By Jarrett Renshaw
(Reuters) – President Joe Biden on Thursday will visit the Gulf Coast state of Louisiana, which has backed Republicans in U.S. elections for the past two decades, to tout his plans to invest in water and storm projects in cities that have been battered by hurricanes.
Biden, a Democrat, will visit both the decidedly liberal-leaning city of New Orleans, still scarred 15 years after Hurricane Katrina, and deeply conservative Lake Charles, a city of 77,000 with a major refinery and petrochemical plants, which was slammed by Hurricanes Laura and Delta last year.
The visits are the latest stop in the White House’s “Getting America Back on Track Tour,” to promote Biden’s $2.25 trillion infrastructure spending plan and a $1.8 billion education and child-care proposal.
Biden’s push to spend more federal money on schools, roads, job training and other public-facing projects, and tax the wealthiest Americans and companies to pay for it, is popular with members of both parties. But the plans face stiff opposition from Republican lawmakers.
The White House is betting trips like this will build public support for Biden and his spending proposals, even among Republican voters who backed former President Donald Trump, who continues to hold enormous sway over his party.
Biden plans to tour one of New Orleans’ aging facilities that houses water purification equipment and turbines for drainage pumps, which help pump out water during storm events. “Storm-hardening” projects that invest in dams and levies are a potentially popular idea in a Gulf Coast state increasingly threatened with extreme weather that scientists blame on climate change.
Biden is asking Congress for $50 billion to improve the resiliency of infrastructure nationwide, and additional support to help areas recover from disaster.
Congressional Republicans oppose Biden’s proposed $2.25 trillion in infrastructure spending over a decade, saying the higher taxes that would be levied on corporations to fund it would cost jobs and slow the economy.
Some Republicans have offered a far smaller package, $568 billion, focused on roads, bridges, broadband access and drinking water improvements.

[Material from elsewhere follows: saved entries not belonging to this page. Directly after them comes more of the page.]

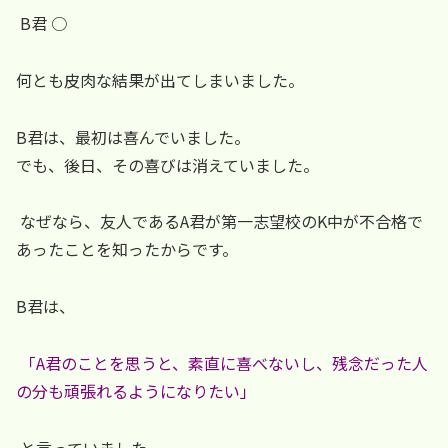
B君 ○
何とも皮肉な結果が出てしまいました。
B君は、最初は喜んでいました。
でも、後日、その喜びは消えていました。
なぜなら、友人であるA君が第一志望校のK中が不合格で
あったことを知ったからです。
B君は、
「A君のことを思うと、素直に喜べないし、残念だった人
の分も頑張れるようになりたい」
と言っていました。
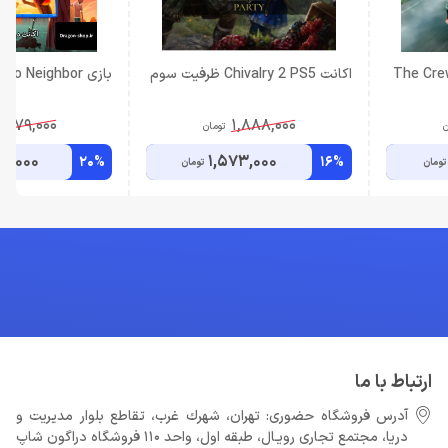
The Crew 
اکانت Chivalry 2 PS5 ظرفیت سوم
بازی Hello Neighbor اکانت قانونی
,279,000
1,888,000
ن
تومان
9,000
1,573,000
20%
16%
تومان
تومان
ارتباط با ما
آدرس فروشگاه حضوری: تهران، شهرك غرب، تقاطع بلوار مدیریت و
دريا، مجتمع تجارى رويـال، طبقه اول، واحد 110 فروشگاه دراگون شاپ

However, much of that reflects money that the federal government is already expected to spend for that infrastructure.
U.S. Senate Minority Leader Mitch McConnell predicted last week that Biden’s infrastructure and jobs plan will not get support from Republican lawmakers.

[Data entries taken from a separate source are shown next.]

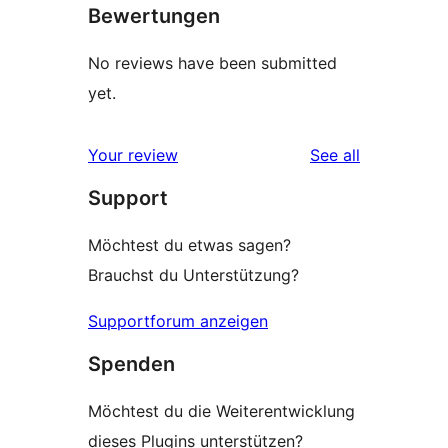
Bewertungen
No reviews have been submitted
yet.
reviews
Your review
See all
Support
Möchtest du etwas sagen?
Brauchst du Unterstützung?
Supportforum anzeigen
Spenden
Möchtest du die Weiterentwicklung
dieses Plugins unterstützen?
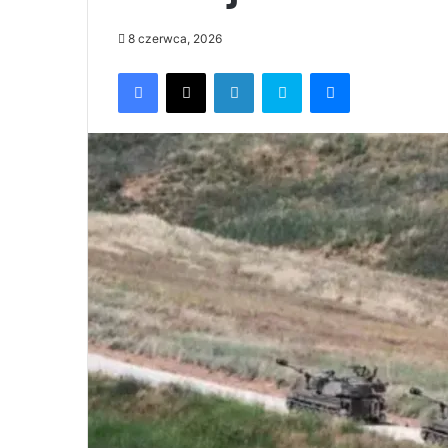
8 czerwca, 2026
Facebook
X
LinkedIn
Skype
Messenger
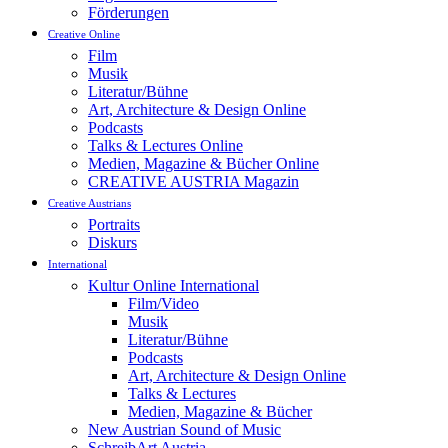
Förderungen
Creative Online
Film
Musik
Literatur/Bühne
Art, Architecture & Design Online
Podcasts
Talks & Lectures Online
Medien, Magazine & Bücher Online
CREATIVE AUSTRIA Magazin
Creative Austrians
Portraits
Diskurs
International
Kultur Online International
Film/Video
Musik
Literatur/Bühne
Podcasts
Art, Architecture & Design Online
Talks & Lectures
Medien, Magazine & Bücher
New Austrian Sound of Music
SchreibArt Austria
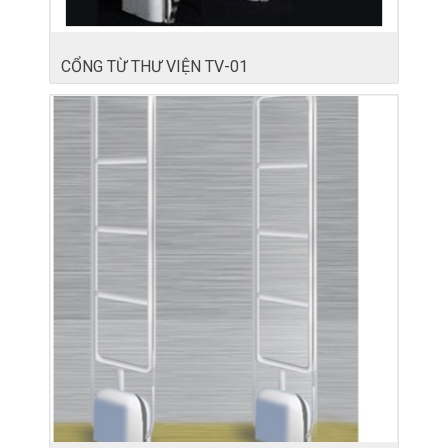
CỔNG TỪ THƯ VIỆN TV-01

“I’m going to fight them every step of the way, because I think this is the wrong prescription for America,” McConnell said in an event in his home state of Kentucky last month. In the closely divided Senate, Biden would need every Democratic vote if no Republicans support the bill.
Biden brushed off the comment on Wednesday when asked about it by reporters at the White House. He recalled that McConnell said something similar when former President Barack Obama was in office, but yet “I was able to get a lot done with him.”